### Exercise
Please answer these questions using the resonator envelope excerpt below:
1. What must be true of the filter and sensor resonators for the envelope curve fit to apply?
2. What shape does the envelope curve have?
3. What value was calculated for the standard deviation on the fitted central wavelength of the envelope peak?

In particular, it has been theoretically demonstrated that, if both filter and sensor resonators have the same full-width at half-maximum (FWHM), the peaks of the overall transfer function can be fitted by an envelope curve T_env with a squared lorentzian shape, given by:

$$T_{\mathit{\text{env}}}={\left|\frac{\sqrt{t_{\mathit{max},f}{t}_{\mathit{max},s}}{\left(\frac{\mathit{\text{FWHM}}}{2}\right)}^2}{{\left(\frac{\mathit{\text{FWHM}}}{2}\right)}^2+{(\lambda -{\lambda }_c)}^2}\right|}^2$$

(24)

where t_max,f and t_max,s are the transmission coefficients at the resonance for filter and sensor resonators, respectively, λ_c is the central wavelength of the envelope peak and FWHM_LOR is defined as:

$${\mathit{\text{FWHM}}}_{\mathit{\text{LOR}}}=\frac{2\times \mathit{\text{FWHM}}}{\mathrm{\Delta }\mathit{\text{FSR}}}\mathit{min}({\mathit{\text{FSR}}}_s,{\mathit{\text{FSR}}}_f)$$

(25)

Such a consideration is again well understandable referring to the example of a signal under-sampling, as previously discussed. By this way, the authors suggest to measure the overall transmittance shift by means of a best fitting technique between the experimentally measured transmittance peaks and the envelope curve of Equation (24). The fitting parameter λ_c, corresponding to the best fitting condition, is assumed to be the central wavelength of the overall transmittance, allowing to calculate the wavelength shift from the operative wavelength at rest.

In the first step, the authors propose to fit a number of the highest peaks of the measured spectrum with a Lorentzian curve, in order to define all the parameters involved in the envelope curve, apart from λ_c. Each of these curves analytically describes one of the highest peaks of the overall transmittance. Once these curves have been calculated, Equation (24) is employed in order to fit their analytical maxima, thus obtaining the parameter λ_c. The authors state that a good measure for the smallest detectable wavelength shift provided by this method is the standard deviation on the fitted central wavelength of the envelope peak, which has been calculated to be 18 pm [13]. It is remarkable that this value is an order of magnitude smaller than the distance between the peaks in the spectrum.

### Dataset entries
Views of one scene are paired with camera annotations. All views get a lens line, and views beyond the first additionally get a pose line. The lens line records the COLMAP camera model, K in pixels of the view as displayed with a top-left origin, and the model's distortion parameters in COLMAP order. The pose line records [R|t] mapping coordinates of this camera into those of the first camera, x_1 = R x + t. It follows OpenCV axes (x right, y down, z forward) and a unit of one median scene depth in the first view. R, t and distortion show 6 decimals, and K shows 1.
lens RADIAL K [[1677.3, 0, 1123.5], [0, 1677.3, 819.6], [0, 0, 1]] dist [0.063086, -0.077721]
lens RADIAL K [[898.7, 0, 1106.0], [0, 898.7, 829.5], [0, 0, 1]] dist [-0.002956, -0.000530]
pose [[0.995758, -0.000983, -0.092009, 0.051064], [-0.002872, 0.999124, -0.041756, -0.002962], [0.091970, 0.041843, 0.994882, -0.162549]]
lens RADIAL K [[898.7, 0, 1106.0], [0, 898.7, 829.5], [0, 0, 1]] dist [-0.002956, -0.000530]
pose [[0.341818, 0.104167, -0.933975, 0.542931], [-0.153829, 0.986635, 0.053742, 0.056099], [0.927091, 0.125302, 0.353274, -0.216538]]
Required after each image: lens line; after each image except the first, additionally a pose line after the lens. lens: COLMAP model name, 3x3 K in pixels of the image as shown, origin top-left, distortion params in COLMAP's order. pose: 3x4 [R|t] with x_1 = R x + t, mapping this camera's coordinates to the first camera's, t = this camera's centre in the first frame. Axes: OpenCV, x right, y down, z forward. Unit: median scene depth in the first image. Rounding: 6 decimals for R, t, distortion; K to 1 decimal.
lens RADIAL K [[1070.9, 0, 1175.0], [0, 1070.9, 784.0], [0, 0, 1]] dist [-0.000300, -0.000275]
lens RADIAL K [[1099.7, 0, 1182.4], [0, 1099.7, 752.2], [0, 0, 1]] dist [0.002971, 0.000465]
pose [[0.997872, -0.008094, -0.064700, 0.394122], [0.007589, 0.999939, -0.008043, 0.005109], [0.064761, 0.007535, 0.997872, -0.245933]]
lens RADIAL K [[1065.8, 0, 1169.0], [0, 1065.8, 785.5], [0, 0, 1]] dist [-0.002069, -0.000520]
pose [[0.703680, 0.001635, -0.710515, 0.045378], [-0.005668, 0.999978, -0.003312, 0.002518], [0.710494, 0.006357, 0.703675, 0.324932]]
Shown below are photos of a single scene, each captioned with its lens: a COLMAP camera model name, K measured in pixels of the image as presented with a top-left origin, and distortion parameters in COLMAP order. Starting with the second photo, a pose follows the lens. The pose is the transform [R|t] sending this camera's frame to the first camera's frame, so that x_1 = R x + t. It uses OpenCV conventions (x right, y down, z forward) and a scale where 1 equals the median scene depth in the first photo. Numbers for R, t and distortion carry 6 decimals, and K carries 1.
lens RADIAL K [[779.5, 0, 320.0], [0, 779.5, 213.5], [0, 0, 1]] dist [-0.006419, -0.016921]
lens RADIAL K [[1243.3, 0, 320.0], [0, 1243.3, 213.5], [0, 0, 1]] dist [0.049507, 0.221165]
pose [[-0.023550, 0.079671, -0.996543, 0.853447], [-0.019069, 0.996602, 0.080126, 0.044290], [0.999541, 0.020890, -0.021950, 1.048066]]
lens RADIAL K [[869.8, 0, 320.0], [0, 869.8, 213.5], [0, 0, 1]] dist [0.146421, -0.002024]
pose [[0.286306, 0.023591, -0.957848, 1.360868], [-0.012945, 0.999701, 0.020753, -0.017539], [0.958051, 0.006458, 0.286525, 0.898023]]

### Response below
1. Both must have the same full-width at half-maximum (FWHM).
2. A squared Lorentzian shape.
3. 18 pm.